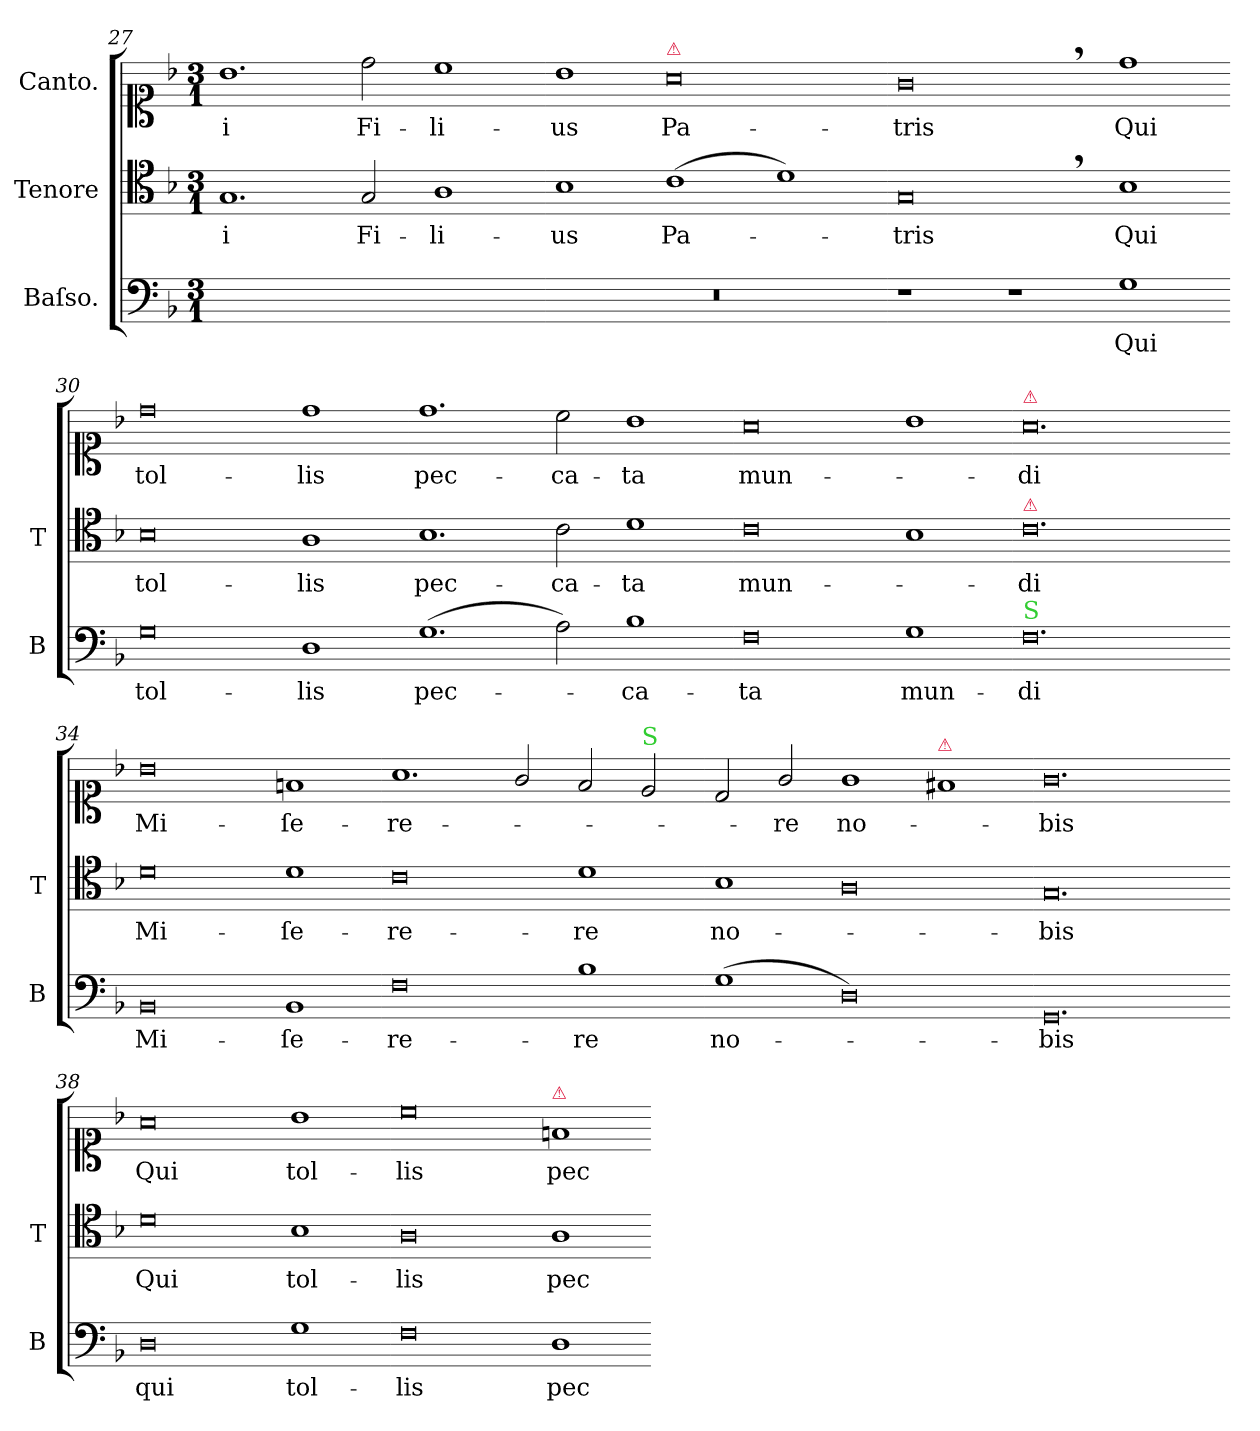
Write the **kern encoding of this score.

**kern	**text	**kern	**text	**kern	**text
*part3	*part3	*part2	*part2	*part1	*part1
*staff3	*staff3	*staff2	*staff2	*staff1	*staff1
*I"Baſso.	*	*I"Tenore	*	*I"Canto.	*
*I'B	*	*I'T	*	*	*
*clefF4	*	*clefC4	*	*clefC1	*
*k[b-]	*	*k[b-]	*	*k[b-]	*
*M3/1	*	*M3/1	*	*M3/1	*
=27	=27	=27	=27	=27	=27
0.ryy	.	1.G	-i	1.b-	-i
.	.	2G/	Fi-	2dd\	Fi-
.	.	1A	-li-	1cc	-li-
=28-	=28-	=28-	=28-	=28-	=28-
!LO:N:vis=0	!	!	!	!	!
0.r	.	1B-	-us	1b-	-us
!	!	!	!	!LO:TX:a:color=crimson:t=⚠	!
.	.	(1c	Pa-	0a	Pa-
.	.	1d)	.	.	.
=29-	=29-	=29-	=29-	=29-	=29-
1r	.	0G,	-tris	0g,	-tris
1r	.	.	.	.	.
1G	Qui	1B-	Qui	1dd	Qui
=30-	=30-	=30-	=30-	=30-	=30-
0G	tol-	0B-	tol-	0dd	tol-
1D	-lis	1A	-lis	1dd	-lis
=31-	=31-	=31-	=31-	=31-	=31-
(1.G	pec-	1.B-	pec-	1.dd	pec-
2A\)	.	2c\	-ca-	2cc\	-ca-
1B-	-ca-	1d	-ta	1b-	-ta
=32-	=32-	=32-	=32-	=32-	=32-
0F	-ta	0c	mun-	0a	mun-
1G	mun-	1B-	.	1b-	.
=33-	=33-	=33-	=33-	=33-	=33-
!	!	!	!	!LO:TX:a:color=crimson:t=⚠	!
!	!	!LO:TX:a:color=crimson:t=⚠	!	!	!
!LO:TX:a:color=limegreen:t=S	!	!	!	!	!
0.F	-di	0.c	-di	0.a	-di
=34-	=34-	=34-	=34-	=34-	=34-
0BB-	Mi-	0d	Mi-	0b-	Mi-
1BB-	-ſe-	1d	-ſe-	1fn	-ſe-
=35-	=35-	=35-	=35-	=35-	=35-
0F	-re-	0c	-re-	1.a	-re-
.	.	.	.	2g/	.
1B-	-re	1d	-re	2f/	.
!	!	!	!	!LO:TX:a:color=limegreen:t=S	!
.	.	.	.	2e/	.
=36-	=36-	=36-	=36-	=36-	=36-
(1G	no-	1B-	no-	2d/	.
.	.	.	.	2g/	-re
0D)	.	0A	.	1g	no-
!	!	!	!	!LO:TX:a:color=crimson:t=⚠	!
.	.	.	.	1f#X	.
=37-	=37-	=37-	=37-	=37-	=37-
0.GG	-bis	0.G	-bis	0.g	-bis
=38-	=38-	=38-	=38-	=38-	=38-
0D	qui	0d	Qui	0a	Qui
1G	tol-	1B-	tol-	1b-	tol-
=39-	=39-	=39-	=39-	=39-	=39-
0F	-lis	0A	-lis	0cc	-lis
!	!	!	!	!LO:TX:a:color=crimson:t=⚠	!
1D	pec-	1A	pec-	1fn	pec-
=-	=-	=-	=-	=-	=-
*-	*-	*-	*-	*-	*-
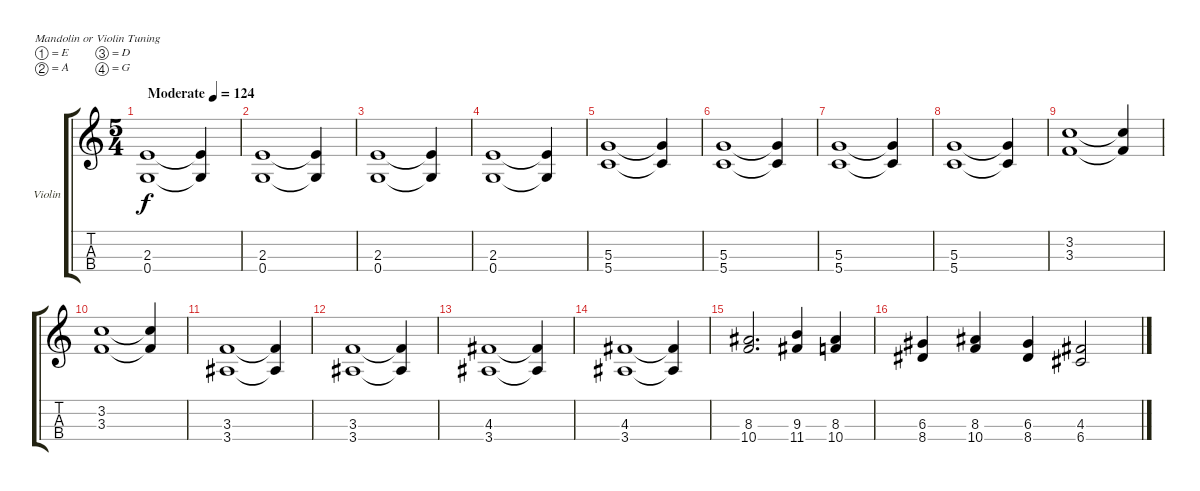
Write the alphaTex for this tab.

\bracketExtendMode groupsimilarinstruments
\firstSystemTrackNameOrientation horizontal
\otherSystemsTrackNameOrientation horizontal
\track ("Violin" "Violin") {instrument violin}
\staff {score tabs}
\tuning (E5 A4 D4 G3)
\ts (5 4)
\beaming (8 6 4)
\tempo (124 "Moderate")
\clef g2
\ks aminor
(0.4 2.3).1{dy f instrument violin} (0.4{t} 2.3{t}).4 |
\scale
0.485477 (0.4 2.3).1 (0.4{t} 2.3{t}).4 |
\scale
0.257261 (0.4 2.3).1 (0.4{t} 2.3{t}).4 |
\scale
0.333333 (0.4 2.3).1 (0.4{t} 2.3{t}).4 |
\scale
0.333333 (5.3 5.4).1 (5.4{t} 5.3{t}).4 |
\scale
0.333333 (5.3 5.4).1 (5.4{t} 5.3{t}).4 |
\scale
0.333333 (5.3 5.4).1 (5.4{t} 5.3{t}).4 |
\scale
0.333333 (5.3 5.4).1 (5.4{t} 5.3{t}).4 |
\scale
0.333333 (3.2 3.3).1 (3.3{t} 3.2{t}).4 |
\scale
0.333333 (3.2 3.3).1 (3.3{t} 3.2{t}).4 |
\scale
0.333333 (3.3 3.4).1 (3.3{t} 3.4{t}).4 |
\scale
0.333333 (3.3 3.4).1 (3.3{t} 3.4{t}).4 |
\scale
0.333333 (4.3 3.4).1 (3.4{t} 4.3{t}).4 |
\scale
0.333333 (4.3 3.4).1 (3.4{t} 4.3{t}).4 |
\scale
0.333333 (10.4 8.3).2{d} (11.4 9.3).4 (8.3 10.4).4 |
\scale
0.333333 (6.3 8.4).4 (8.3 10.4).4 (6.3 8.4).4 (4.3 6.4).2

...

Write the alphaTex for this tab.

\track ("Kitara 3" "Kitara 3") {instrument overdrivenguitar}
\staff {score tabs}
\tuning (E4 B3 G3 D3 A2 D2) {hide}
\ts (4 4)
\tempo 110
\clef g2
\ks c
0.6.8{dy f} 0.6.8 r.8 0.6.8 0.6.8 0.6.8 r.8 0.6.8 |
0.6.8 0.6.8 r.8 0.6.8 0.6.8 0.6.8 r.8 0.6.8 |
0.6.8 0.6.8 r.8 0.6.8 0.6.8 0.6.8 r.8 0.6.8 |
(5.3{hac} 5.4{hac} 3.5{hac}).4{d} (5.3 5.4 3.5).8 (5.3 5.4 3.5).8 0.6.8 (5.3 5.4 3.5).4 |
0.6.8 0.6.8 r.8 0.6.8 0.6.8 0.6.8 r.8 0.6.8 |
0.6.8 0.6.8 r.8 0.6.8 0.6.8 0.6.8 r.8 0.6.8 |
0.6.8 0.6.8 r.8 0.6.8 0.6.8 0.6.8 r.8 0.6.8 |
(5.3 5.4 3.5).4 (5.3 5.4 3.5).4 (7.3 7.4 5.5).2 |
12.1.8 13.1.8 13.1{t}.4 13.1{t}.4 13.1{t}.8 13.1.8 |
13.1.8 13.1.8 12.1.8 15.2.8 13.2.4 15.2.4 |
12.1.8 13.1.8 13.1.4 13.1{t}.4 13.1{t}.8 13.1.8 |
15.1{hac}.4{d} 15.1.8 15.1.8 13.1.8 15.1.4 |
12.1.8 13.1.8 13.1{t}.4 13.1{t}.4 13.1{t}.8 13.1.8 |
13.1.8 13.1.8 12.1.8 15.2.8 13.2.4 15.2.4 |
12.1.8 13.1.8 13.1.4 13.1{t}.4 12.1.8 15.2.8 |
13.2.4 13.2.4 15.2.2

▶ _What needs to be done_
Copy out each line from the items above that contains the string "kern", and match the case exactly.

▶ _Result for this exercise_
Write the **kern encoding of this score.
**kern	**text	**kern	**text	**kern	**text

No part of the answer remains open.